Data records
'''

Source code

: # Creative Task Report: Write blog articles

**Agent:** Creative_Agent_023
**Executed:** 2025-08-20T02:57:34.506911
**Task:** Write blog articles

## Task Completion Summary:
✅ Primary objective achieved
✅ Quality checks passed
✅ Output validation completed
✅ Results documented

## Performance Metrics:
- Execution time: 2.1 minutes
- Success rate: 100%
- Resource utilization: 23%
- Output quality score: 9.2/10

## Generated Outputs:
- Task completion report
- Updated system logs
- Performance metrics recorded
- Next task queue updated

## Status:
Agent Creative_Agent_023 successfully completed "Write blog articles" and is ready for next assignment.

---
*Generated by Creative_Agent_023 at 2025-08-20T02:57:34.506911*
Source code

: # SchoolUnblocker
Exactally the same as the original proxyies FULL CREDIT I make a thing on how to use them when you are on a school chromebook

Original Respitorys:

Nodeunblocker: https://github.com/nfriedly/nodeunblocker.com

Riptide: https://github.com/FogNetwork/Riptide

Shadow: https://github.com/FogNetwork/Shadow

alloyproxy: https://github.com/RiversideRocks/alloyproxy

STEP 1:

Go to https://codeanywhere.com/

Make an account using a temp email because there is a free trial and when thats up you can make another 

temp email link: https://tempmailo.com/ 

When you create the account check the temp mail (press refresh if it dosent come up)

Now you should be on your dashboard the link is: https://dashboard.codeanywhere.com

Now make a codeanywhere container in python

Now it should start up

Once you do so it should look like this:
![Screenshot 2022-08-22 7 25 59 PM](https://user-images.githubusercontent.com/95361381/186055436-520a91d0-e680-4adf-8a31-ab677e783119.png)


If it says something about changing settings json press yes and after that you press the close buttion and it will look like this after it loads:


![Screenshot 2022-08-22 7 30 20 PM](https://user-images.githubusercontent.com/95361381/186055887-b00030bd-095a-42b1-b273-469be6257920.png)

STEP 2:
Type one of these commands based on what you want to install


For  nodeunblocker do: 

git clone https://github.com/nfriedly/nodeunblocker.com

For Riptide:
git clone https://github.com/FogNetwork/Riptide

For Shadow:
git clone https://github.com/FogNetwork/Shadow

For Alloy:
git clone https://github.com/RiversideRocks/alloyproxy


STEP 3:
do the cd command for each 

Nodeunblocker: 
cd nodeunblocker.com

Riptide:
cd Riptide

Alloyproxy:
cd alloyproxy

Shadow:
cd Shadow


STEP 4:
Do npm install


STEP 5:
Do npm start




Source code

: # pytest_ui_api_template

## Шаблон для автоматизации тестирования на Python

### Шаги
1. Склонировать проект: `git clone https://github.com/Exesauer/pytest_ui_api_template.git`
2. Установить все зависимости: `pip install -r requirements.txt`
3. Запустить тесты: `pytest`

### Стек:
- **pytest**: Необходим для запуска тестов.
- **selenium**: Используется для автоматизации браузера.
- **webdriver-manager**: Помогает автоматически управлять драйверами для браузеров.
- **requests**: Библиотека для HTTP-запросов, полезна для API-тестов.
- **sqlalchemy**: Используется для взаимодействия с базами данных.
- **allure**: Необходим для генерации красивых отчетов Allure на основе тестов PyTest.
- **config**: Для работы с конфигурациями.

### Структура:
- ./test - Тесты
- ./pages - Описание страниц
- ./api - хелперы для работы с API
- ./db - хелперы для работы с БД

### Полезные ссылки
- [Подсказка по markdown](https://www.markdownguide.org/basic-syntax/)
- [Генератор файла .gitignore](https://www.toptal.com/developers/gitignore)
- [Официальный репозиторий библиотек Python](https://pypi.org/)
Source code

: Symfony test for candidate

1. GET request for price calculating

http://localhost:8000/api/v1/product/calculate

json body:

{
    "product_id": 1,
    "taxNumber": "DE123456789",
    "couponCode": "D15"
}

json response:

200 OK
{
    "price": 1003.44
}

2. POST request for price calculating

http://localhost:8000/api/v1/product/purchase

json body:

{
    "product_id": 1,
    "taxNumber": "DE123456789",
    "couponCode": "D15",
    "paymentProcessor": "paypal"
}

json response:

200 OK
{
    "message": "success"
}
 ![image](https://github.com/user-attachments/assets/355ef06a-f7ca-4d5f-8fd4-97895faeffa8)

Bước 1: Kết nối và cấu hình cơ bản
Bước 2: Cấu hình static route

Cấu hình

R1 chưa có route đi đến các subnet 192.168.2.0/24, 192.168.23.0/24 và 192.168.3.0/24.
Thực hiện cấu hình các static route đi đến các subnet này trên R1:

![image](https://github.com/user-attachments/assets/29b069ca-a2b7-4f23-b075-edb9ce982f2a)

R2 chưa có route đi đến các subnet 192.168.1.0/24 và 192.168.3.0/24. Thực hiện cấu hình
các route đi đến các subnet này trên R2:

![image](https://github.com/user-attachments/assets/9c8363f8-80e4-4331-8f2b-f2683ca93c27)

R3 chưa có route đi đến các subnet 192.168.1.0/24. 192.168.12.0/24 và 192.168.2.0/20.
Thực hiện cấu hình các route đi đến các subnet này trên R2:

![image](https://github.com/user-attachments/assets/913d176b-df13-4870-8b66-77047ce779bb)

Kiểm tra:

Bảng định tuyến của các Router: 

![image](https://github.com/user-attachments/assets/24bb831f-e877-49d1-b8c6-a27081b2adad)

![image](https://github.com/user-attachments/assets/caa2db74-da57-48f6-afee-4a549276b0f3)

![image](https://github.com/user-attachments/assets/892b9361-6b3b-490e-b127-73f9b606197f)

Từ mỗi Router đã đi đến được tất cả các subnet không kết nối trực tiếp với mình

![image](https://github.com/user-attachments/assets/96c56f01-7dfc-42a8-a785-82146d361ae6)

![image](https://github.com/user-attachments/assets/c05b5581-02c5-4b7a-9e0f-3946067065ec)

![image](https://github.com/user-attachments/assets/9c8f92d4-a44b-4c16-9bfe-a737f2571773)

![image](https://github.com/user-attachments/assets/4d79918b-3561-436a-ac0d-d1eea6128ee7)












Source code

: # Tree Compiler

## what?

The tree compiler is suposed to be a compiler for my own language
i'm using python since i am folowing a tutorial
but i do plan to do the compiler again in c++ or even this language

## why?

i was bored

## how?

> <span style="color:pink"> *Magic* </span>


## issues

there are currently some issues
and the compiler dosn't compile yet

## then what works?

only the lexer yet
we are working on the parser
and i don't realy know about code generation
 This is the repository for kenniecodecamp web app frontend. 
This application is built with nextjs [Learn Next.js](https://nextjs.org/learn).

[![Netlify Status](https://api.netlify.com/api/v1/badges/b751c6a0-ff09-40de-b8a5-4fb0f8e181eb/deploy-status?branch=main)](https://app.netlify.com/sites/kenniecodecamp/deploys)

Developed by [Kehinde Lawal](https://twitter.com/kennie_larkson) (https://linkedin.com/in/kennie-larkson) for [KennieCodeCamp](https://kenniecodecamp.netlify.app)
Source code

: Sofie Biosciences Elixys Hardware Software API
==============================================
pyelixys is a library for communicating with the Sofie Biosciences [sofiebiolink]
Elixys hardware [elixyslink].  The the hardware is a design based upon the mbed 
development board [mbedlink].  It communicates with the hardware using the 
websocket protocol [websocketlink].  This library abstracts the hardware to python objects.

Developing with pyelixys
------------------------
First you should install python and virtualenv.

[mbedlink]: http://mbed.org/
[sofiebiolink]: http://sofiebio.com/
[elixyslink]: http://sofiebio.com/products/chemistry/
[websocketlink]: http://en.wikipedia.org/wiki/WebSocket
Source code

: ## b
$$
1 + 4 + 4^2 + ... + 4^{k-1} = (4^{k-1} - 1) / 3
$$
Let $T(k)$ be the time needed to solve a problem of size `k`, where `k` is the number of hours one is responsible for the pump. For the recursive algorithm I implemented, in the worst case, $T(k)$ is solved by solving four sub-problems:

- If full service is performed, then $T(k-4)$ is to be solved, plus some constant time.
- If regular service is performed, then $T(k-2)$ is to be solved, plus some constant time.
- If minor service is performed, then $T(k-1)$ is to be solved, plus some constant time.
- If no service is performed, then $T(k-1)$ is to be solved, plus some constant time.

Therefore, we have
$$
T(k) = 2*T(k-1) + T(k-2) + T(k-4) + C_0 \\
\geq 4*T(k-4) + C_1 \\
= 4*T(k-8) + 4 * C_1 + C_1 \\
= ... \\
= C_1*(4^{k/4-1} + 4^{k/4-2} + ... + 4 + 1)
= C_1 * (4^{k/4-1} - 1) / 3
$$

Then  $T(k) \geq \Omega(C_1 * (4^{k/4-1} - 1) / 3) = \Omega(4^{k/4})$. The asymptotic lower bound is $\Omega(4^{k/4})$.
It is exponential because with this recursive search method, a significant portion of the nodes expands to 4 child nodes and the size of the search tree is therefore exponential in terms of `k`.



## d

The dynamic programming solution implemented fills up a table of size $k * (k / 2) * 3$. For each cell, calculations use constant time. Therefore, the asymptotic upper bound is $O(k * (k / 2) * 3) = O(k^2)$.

'''

**Goal of the exercise**
When a line in the records holds the string "Biosciences", copy that line.

**Task result**
: Sofie Biosciences Elixys Hardware Software API
pyelixys is a library for communicating with the Sofie Biosciences [sofiebiolink]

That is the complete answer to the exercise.